An exotic material poised to become the semiconductor of choice for power electronics --- because it is far more efficient than silicon -- is now being eyed for potential applications in space.
Two NASA teams are examining the use of gallium nitride, a crystal-type semiconductor compound first discovered in the 1980s, and currently used in consumer electronics such as laser diodes in DVD readers.
Among its many attributes, gallium nitride -- GaN, for short -- demonstrates less electrical resistance and thus loses only a small proportion of power as heat.
It's no wonder then that scientists and engineers at NASA's Goddard Space Flight Center in Greenbelt, Maryland, are interested in seeing how they could tap into this versatile material to enhance space exploration.

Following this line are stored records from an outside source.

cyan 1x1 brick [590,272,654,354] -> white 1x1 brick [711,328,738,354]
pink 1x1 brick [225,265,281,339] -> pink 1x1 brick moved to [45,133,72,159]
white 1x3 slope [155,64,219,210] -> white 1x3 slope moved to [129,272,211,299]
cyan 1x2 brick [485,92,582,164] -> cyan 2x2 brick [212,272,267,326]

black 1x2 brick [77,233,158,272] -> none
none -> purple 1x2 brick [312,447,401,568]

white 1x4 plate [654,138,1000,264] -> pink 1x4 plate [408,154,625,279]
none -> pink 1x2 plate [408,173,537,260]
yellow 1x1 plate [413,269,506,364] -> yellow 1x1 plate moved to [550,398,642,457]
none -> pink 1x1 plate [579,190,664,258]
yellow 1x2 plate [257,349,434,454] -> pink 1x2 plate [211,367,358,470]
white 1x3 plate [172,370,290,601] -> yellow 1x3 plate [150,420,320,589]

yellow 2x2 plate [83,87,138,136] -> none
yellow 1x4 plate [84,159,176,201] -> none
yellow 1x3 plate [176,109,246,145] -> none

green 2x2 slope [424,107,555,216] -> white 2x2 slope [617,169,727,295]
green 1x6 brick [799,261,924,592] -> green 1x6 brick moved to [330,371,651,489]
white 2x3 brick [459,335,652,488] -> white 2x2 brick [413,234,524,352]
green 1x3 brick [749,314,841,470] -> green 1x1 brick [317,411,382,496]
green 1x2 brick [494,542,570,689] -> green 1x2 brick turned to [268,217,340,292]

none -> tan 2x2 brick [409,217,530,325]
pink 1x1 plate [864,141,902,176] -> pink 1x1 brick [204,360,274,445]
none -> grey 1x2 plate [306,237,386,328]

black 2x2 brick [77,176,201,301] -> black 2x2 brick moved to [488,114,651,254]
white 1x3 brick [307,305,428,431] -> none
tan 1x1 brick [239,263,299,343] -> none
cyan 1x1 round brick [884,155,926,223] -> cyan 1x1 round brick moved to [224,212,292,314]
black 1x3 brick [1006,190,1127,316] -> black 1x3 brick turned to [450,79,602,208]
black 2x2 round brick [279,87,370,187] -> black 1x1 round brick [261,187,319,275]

With their funding, engineer Jean-Marie Lauenstein and scientist Elizabeth MacDonald are investigating Gallium-Nitride High Electron Mobility Transistors, or GaN HEMTs, for use in studying how Earth's magnetosphere couples to its ionosphere -- a key question in the field of heliophysics, which among other things studies the forces that drive change in our space environment.
Gallium-nitride transistors or semiconductors became available commercially in 2010, but they have not yet found their way into space scientists' instruments, despite their potential to reduce an instrument's size, weight, and power consumption.